*PROBLEM STATEMENT*
Within the listing, how many lines include "sector"? Please answer with a bare number.

*EXERCISE DATA*
★ ★ ★ ★ ★

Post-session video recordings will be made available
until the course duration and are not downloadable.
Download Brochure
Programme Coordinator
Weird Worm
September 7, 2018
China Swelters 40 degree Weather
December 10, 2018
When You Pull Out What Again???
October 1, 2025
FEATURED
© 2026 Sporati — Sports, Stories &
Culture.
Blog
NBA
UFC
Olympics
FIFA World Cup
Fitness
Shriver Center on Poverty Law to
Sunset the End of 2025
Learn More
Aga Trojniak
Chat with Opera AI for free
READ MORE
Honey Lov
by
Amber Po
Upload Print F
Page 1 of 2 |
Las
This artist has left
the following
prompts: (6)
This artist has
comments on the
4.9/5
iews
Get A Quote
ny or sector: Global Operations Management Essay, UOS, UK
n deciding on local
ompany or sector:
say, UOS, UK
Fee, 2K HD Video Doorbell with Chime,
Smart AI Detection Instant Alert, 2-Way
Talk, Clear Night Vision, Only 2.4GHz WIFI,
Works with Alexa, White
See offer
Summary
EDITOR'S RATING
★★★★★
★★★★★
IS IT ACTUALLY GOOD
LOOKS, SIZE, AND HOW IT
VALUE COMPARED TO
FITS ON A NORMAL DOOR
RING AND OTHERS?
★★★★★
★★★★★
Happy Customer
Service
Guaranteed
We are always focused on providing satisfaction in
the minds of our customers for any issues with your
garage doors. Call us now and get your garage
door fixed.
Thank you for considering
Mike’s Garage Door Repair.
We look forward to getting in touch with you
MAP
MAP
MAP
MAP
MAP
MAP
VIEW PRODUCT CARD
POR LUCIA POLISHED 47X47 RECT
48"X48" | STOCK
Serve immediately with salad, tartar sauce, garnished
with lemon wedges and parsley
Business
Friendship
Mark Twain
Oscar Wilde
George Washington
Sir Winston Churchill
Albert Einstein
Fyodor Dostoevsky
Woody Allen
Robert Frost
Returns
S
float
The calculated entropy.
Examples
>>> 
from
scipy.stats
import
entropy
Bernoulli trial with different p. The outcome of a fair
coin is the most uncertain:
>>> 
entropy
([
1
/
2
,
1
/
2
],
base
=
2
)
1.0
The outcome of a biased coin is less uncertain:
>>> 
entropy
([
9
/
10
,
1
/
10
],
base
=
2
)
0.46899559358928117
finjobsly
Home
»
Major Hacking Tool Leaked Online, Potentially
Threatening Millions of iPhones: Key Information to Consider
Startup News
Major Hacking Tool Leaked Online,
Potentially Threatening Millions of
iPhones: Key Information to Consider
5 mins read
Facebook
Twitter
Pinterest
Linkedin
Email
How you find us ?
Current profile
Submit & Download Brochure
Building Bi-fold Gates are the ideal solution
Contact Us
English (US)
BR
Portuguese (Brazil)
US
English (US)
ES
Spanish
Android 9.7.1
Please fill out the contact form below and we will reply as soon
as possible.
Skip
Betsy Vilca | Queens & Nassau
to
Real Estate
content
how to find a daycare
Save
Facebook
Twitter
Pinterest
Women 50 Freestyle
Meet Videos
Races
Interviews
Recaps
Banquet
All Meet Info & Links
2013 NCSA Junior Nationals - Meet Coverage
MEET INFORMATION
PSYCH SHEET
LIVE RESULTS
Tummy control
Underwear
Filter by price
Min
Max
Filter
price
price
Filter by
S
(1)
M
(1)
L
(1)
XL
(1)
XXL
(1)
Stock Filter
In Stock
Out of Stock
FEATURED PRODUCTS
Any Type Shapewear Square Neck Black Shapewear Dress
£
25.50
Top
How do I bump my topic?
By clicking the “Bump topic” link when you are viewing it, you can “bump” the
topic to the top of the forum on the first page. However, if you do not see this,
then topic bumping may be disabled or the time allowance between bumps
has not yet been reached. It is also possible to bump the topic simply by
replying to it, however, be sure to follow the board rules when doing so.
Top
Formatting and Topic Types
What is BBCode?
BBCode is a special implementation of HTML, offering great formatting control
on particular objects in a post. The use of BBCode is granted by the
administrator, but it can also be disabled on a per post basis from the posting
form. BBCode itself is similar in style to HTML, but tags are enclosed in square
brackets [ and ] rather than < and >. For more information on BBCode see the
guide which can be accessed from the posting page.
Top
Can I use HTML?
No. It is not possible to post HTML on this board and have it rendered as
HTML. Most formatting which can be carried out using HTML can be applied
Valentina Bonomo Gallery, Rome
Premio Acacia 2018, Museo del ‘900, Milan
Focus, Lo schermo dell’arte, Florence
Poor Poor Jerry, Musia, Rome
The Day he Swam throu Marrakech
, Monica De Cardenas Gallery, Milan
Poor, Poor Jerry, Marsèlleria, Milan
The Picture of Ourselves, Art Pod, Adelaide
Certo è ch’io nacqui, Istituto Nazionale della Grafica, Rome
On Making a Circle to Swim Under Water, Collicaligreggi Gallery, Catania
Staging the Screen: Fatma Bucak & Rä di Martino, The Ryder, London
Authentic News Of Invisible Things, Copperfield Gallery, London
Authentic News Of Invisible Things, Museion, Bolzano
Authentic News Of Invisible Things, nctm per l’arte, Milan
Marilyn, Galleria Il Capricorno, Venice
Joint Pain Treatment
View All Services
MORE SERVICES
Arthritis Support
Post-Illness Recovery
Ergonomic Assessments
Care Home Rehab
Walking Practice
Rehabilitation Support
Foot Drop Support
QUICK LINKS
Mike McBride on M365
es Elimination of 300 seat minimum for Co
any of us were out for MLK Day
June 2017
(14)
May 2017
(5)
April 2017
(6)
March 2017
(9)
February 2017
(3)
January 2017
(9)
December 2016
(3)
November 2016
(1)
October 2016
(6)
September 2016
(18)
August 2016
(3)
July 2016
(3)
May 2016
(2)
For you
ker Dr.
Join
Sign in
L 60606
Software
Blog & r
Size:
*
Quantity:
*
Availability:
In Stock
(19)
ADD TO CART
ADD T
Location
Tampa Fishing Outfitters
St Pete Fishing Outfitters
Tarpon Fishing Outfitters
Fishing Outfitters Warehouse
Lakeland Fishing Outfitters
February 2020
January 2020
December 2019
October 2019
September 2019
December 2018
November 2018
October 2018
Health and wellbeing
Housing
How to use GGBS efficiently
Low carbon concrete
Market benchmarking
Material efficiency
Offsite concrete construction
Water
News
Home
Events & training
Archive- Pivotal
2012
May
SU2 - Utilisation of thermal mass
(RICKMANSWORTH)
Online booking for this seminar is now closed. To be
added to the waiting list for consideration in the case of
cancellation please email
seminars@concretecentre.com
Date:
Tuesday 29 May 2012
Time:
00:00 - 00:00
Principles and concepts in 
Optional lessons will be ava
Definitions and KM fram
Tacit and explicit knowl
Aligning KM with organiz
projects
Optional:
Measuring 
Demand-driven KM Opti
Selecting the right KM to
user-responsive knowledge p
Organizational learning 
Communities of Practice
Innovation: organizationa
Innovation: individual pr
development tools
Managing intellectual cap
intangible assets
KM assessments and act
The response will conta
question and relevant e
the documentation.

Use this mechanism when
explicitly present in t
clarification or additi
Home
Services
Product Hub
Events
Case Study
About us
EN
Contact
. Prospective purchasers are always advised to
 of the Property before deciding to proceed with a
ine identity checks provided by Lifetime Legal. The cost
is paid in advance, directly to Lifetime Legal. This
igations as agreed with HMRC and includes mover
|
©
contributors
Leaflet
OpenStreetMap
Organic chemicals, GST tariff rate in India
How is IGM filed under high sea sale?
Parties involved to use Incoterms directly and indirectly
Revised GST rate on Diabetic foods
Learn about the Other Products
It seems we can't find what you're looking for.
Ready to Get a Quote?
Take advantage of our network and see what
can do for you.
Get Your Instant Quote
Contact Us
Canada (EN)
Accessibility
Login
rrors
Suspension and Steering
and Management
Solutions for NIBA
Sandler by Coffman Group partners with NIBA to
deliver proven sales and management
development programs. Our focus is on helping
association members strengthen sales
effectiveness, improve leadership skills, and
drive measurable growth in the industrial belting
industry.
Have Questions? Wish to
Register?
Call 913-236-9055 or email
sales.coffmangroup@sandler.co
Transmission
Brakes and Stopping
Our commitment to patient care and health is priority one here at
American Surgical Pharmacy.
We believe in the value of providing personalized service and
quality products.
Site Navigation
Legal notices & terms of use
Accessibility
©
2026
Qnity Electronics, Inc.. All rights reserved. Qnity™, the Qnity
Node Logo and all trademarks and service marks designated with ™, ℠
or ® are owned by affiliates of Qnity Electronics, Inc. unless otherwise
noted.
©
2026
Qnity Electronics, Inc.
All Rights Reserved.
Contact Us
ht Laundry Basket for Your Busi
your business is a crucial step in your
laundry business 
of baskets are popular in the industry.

★ ★ ★ ★ ★

*TASK OUTPUT*
2